Ю.К. А лианозовскую школу ты знал? Или, допустим, Стаса Красовицкого, Яна Сатуновского?
С.С. Красовицкого я не знал. Но вот Иван Ахметьев привез мне изданный им том Сатуновского, и я вижу, какой это интересный поэт. Я могу сказать, что он — некий неофициальный аналог Слуцкого. У них и в биографиях очень много общего, но Слуцкий вышел, условно говоря, в советские стихотворцы, а Сатуновский остался в подполье, и в своем роде он кажется мне значительным поэтом.
Другие лианозовцы трогают меня меньше, но так и раньше было: мешало большое количество, как кажется, необязательного; иногда просто — почти застольного трепа. А вот «филологическая школа», то есть наш своеобразный питерский аналог лианозовской ветки, — это мне до сих пор интересно. Самыми яркими для меня оказались Уфлянд и Лосев. Лосев, пожалуй, единственный человек, которому эмиграция пошла на пользу, — он там здорово расписался.
Ю.К. Хочу затронуть очень важную для меня линию — попробовать разобраться, каким образом после того же «Суворова» ты подступился к ветхозаветным и евангельским темам, поговорить о духовной составляющей лирики.
С.С. Я не знаю, что ты хочешь узнать, — о моей воцерковленности? Я и сам тут далеко не все понимаю. Кстати, эта наша Стратановская линия, линия моего отца, — она же священническая. Мой прадед был деревенским пономарем, горячо верила бабушка…
Ю.К. Сережа, я вот о чем. Например, о волхве, от лица которого ты пишешь так, словно бы между той и этой реальностью у тебя нет никакой гра-ницы.
С.С. Не знаю, что сказать, Юра. В детстве, когда у меня случался День ангела, бабушка всегда говорила, что надо бы пойти в церковь. А мне там было скучно и непонятно…
Ю.К. Из всех поэтов нашего поколения никто не написал столько стихов на религиозные темы.
С.С. А Лена Шварц?
Если говорить о моей, условно говоря, конфессиональной принадлежности, то, наверное, я — внеконфессиональный христианин. Я не знаю. Вот, сплелись, видишь, две родовых линии — поповская, это с одной стороны, с отцовской. И мамина, «вольтерьянская». Может, так?
Ю.К. Я не о том, Сережа. У тебя в стихах есть то, чего нету ни у кого из нас, — священный страх перед Богом. Это очень ярко выражено, ослепительно ярко:
С болью наедине
С Богом наедине
Страшно остаться мне
Зверю Его охот
Рыбе Его тенёт
С.С. Ты знаешь, ты как-то очень замечательно это сейчас сказал.
Ю.К. Но откуда этот страх? Сопереживание праведному Иову?
С.С. Да, эта тема для меня самая главная. Я считаю, что Книга Иова — сердце Библии. А сама Библия (я сейчас о Ветхом Завете) — Книга великого недоумения, вопроса, кризиса.

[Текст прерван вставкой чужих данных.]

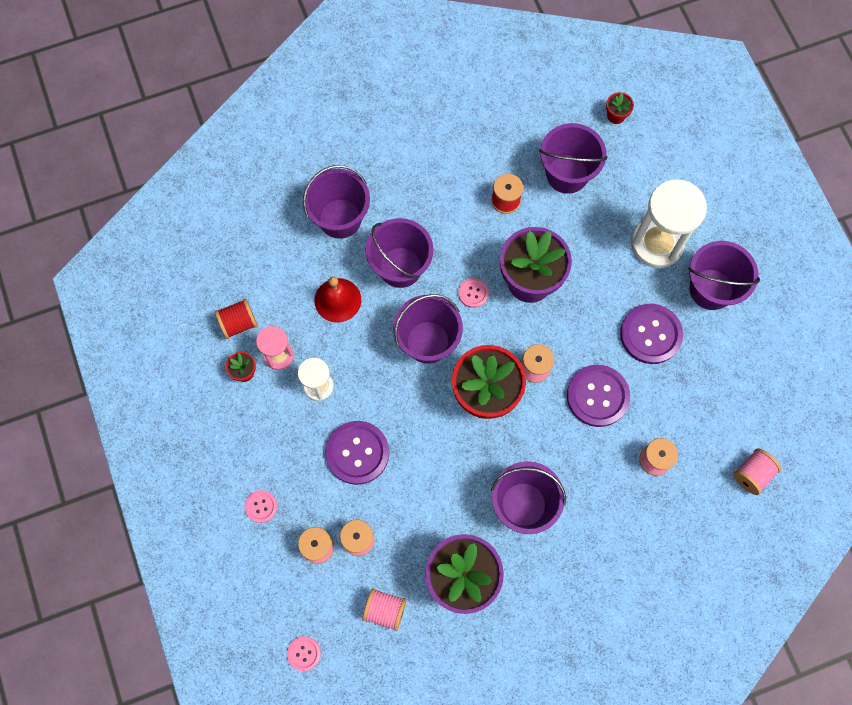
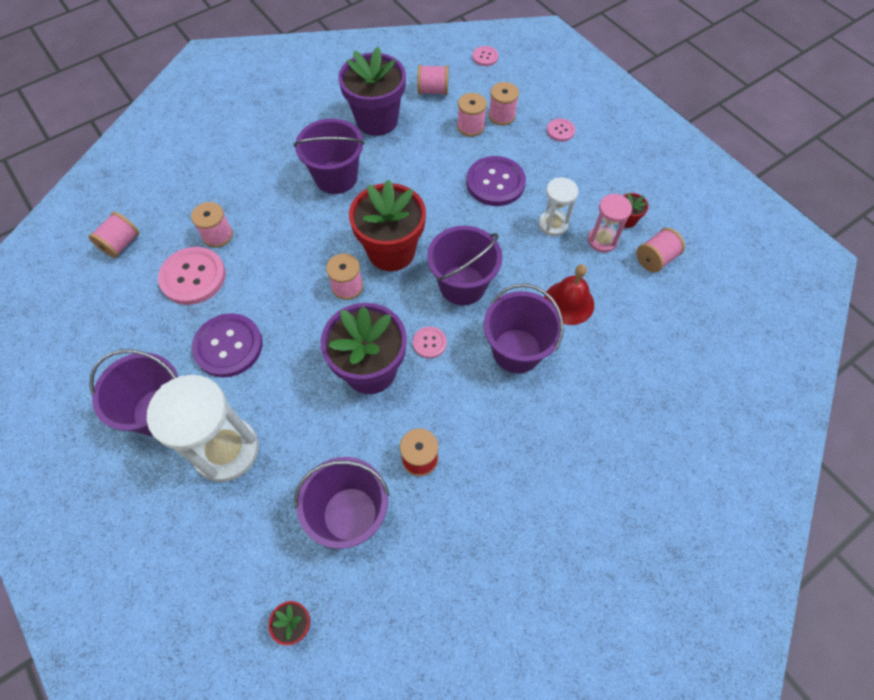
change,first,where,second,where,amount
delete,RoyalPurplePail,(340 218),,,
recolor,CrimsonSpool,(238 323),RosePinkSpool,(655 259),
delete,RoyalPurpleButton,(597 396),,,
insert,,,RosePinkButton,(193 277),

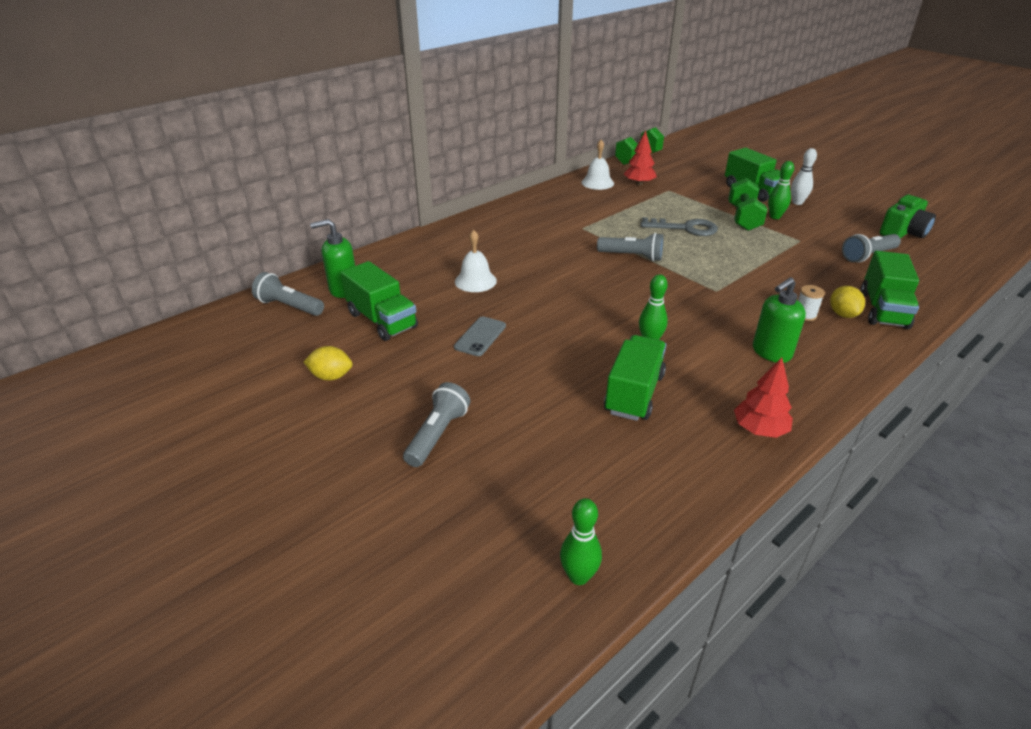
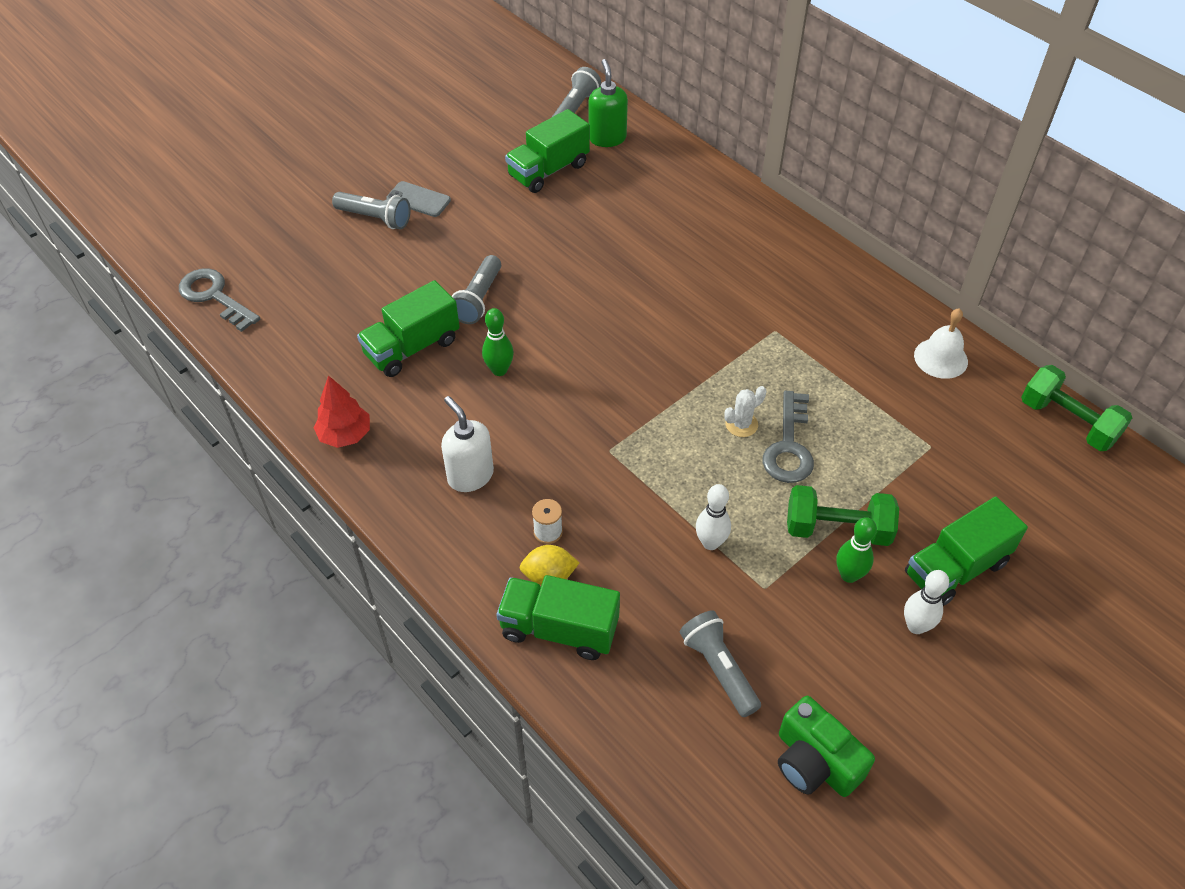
change,first,where,second,where,amount
delete,CrimsonFirTree,(639 183),,,
delete,SnowWhiteHandBell,(475 281),,,
move,AshGreyPocketTorch,(632 256),,(478 299),
recolor,GreenPumpBottle,(771 352),SnowWhitePumpBottle,(470 476),
move,AshGreyPhone,(480 336),,(418 199),
rotate,GreenTruck,(634 394),,(412 347),120 degrees clockwise
delete,BrightYellowLemon,(331 376),,,
replace,GreenBowlingPin,(578 576),AshGreyLatchkey,(214 296),
insert,,,SnowWhiteCactus,(741 424),
insert,,,SnowWhiteBowlingPin,(710 543),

Ю.К. И ты живешь внутри этого вопроса?
С.С. В общем-то — да. Да, живу.
Ю.К. Меня этот твой утробный страх всегда завораживал: «с Богом наедине страшно остаться мне». Возможно, это вообще самое страшное стихотворение в русской поэзии.
С.С. Я, видишь ли, разделяю это чувство со Львом Николаевичем Толстым (улыбается).

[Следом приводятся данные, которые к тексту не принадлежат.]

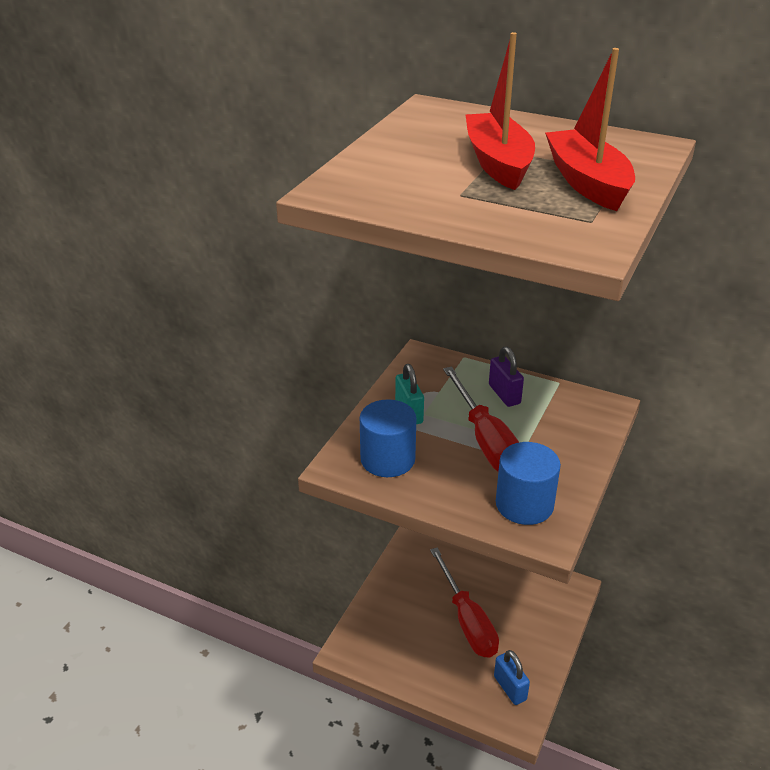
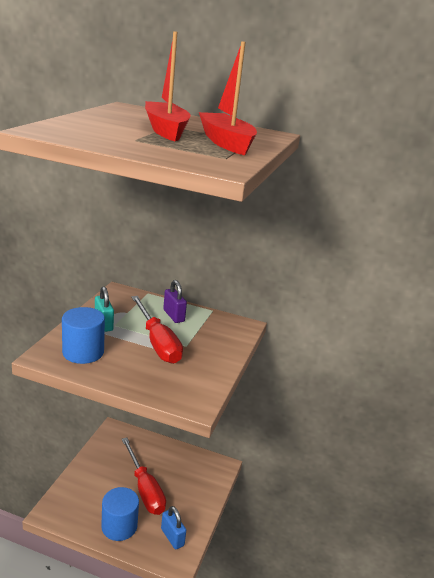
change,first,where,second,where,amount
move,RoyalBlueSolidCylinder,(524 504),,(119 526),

Ю.К. Но ты свел всю свою боль в фокус, в точку.
И еще я не перестаю думать о твоем «новозаветном» сборнике, о «Смоковнице» — эту книгу просто не с чем сравнить.

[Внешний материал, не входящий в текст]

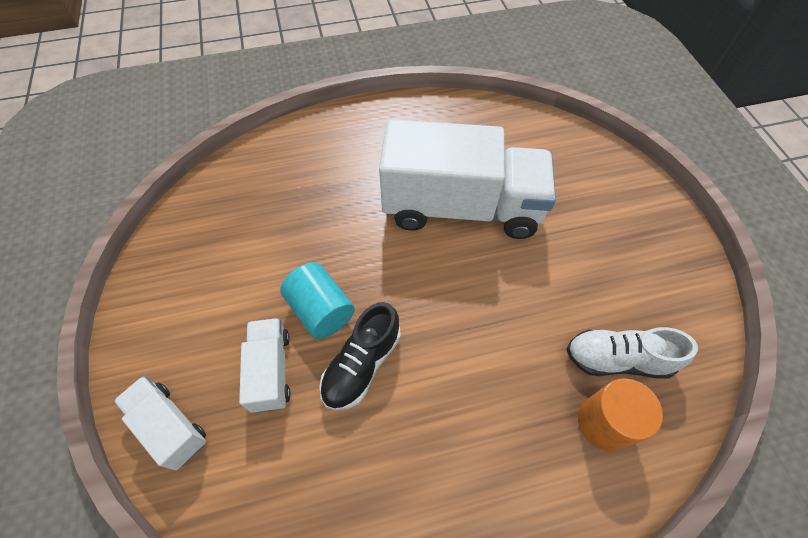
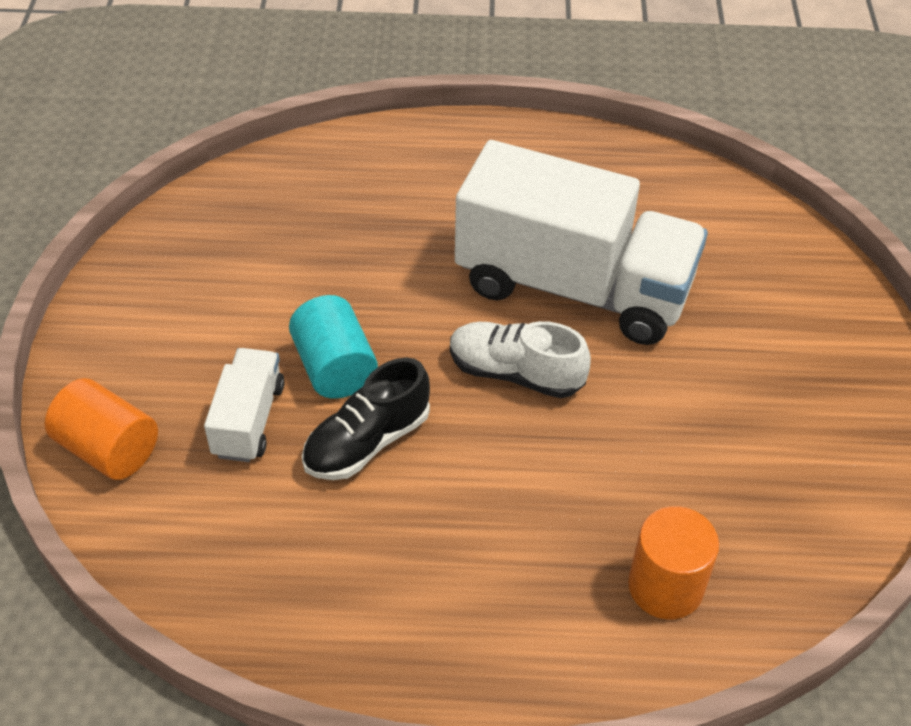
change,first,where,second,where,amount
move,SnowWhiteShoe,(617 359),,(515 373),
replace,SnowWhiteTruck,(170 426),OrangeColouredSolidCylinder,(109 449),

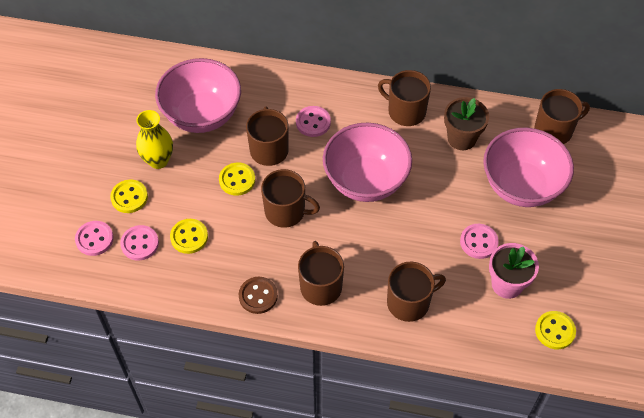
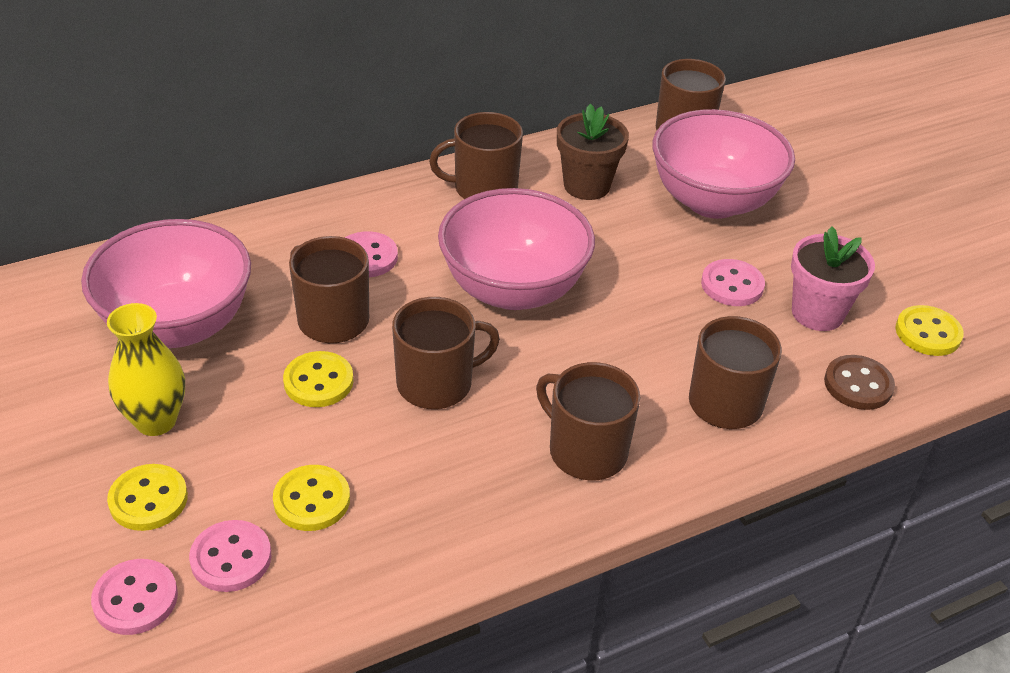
change,first,where,second,where,amount
move,DarkBrownButton,(258 296),,(858 385),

С.С. Я просто формально захотел собрать под одной обложкой все «новозаветные» вещи. Но вообще — я не сторонник сборников, это для меня советский термин. В русской поэзии всегда было понятие книги. И Блок писал именно книги, а не сборники.
Ю.К. И «Сумерки», по твоему, тоже — книга?
С.С. Конечно. И «Сумерки», и «Вечерние огни».
Ю.К. Возможно, Пушкин шел к этому же — в своем позднем цикле.
С.С. Я действительно думаю, что это понятие сборников тянется с советских времен, когда в очередную книжку механически собиралось то, что публиковалось в журналах.
Ю.К. Есть же прекрасное слово «изборник».
С.С. Ну, у тебя — есть, так и названо.
Ю.К. Оно было у Блока еще опробовано.
С.С. Я думаю как раз назвать свое избранное этим старым словом, которое, как и ты, очень люблю.
Ю.К. А пока называешь современным словом «граффити» — очень точным…
А ты задумывался когда-нибудь, как создался твой нынешний стиль, который ни с чем не спутаешь? И ведь у тебя нет ни одного эпигона…
С.С. Откуда я знаю, Юра? А про эпигонство я и не думал никогда. Какого-то своего заметного влияния на поэтическую молодежь я, честно говоря, не вижу. Но, может быть, этого и не нужно?